The bookcase sneezed at me.

My sister was giving me a tour of the library she works in, and right at the end, a set of waist-high bookcases sneezed. Had they been full-sized, I would have understood (after all, that's a lot of dust and books to keep track of), but waist-high ones have no excuse. Apparently they were just feeling rude.

And who wants to speak to rude bookcases? That'll show them.

In my sister's lecture today, someone asked a question regarding creative nonfiction (I wish I could remember the question, but I was zoning out), and it was about then that I went, "Creative what?!"

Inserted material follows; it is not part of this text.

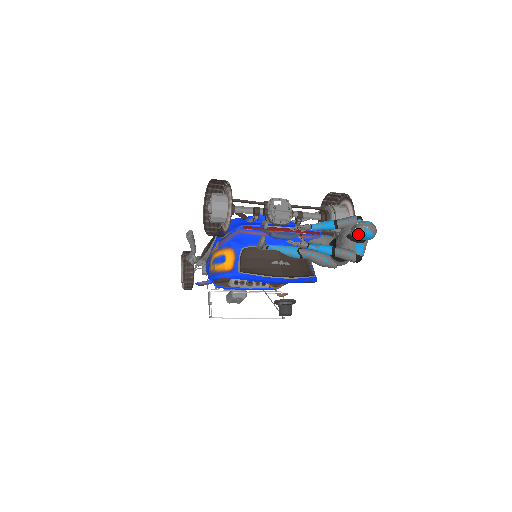
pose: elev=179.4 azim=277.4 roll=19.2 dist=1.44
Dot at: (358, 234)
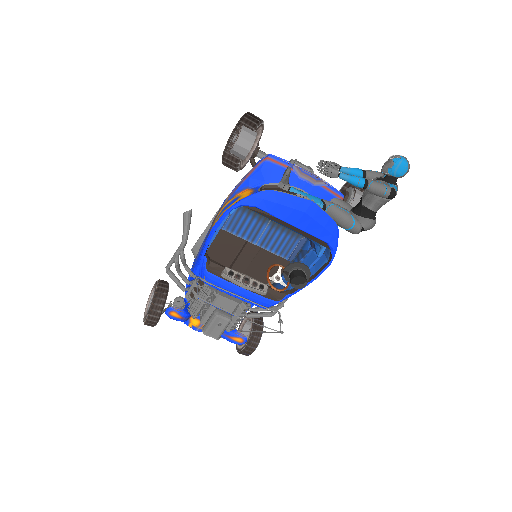
Dot at: (393, 162)
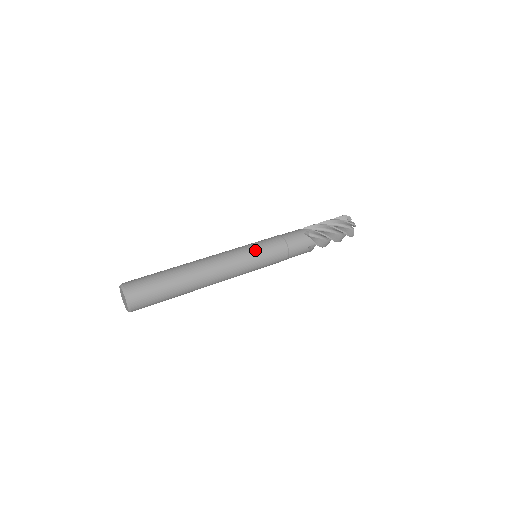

There's a concept. Makes a person wonder if there's a creative nonfiction version of a chemistry textbook out there somewhere. I could go for that -- my nonfiction reading is pretty well limited to the dry, not-so-creative form.

There's only so much you can do with equations and chemical formulas.

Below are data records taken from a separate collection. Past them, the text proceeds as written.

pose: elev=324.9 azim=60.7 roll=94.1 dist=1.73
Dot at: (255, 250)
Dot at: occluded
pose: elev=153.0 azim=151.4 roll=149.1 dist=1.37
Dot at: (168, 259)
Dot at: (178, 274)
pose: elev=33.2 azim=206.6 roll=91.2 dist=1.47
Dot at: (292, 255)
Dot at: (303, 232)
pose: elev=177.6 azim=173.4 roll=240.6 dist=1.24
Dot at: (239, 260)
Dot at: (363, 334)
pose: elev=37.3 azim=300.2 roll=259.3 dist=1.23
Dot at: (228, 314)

Anyway, this campus is monstrous. I come from a small, stand-in-one-place-and-see-every-building campus. This is a campus with its own busing system. I'm clearly out of my own comfort zone.

Still, it's pretty cool. I could people-watch for days.

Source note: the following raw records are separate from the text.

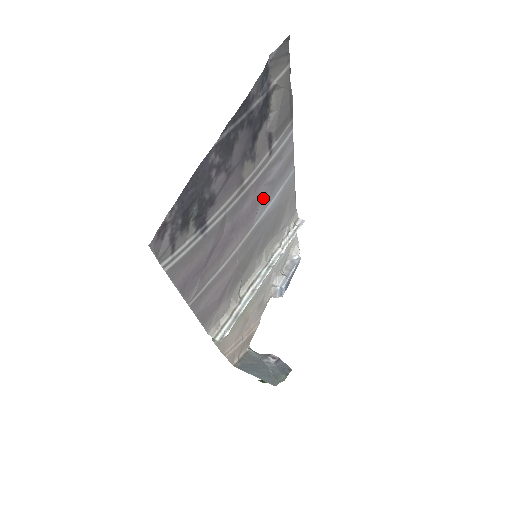
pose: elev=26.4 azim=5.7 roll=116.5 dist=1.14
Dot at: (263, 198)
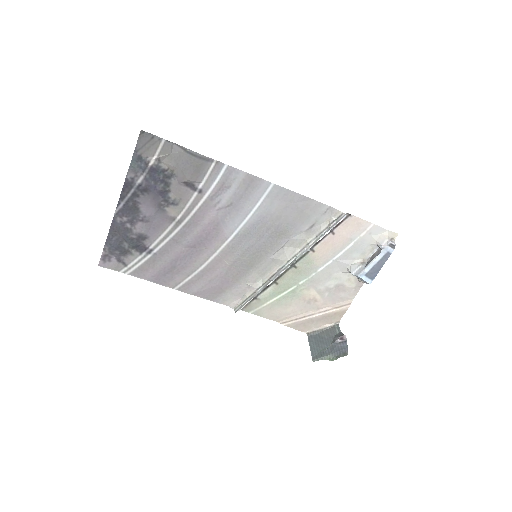
Dot at: (226, 218)
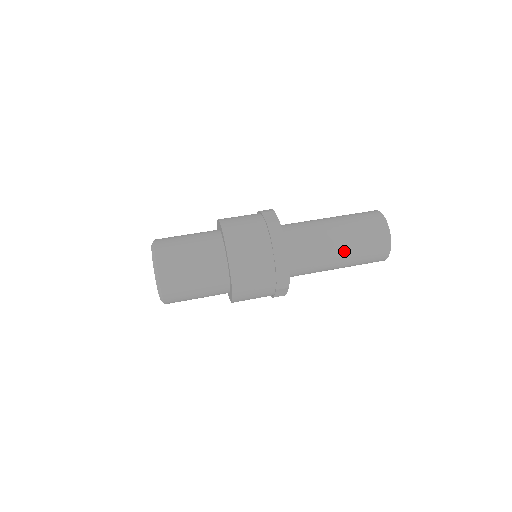
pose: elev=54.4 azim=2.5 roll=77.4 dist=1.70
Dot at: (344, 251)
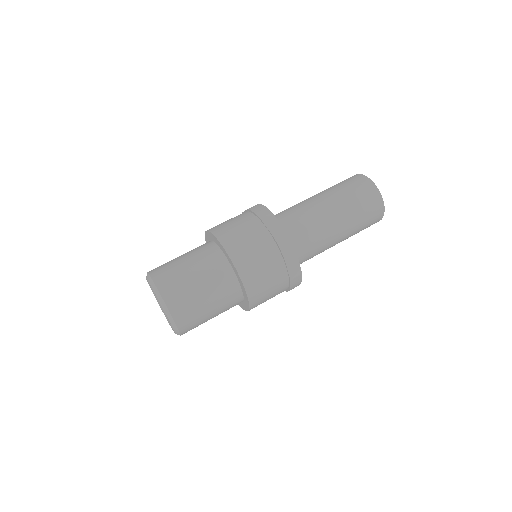
Dot at: (344, 234)
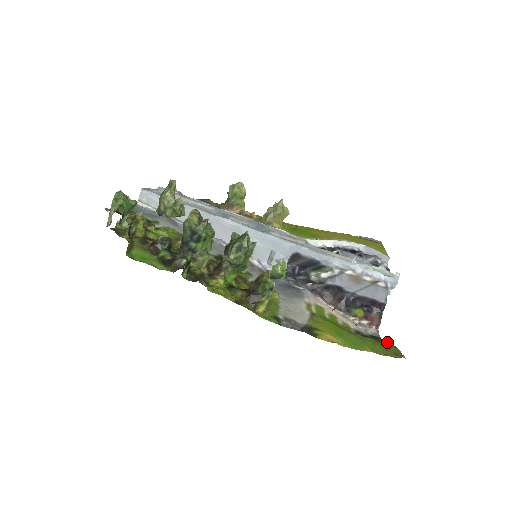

I'm sitting in this library (which, in direct proportion to the rest of the campus, is huge and one of several), kicking back in a red-and-gold print chair that vaguely reminds me of the kind of thing you'd find in someone's great-aunt's house (usually smelling funny and covered in an old sheet -- the chair, not the great-aunt). Standard fluorescent lighting -- no mood lights for this Indian library. Plenty of interesting artwork, however, and an amusing librarian.

The beauty of the classroom is that it doesn't change much from school to school. The material changes, and the people and locations. But as sociology teaches us, the same "types" of people are everywhere.

Some general groups -- the studious, the "well, I had to take this eventually," and the ever-present "my friends are here and Mom's paying, so let's live it up!" Each group has it's tell-tale behavior; those that take notes obsessively, those that nap, and those that pass notes.

Yes, it's true. People pass notes all the way through college. It looks considerably more ridiculous, but it happens anyway.

The crowd gathered reflects the one who stands before it. Students sit rapt only for the truly interesting professors, rarely found and hard to hold on to (some schools only possess one or two). On the other hand, there are the multitudes of dull professors -- after all, most truly exciting speakers make a living motivating the eternally jaded. Even the studious drift off, those who don't even take notes start doodling, and people cough to keep themselves alert (sometimes enough to sound as though Morse code messages are being sent across the classroom).

Here, size doesn't matter. There could be 30 students or 300. The response doesn't change -- only the number of snorers around you.

That's all I've got for you from the U. Later!


PS -- The title sentence is something I overheard from a girl in the hallway on the way to my sister's dorm room.


Anarchy is better than no government at all.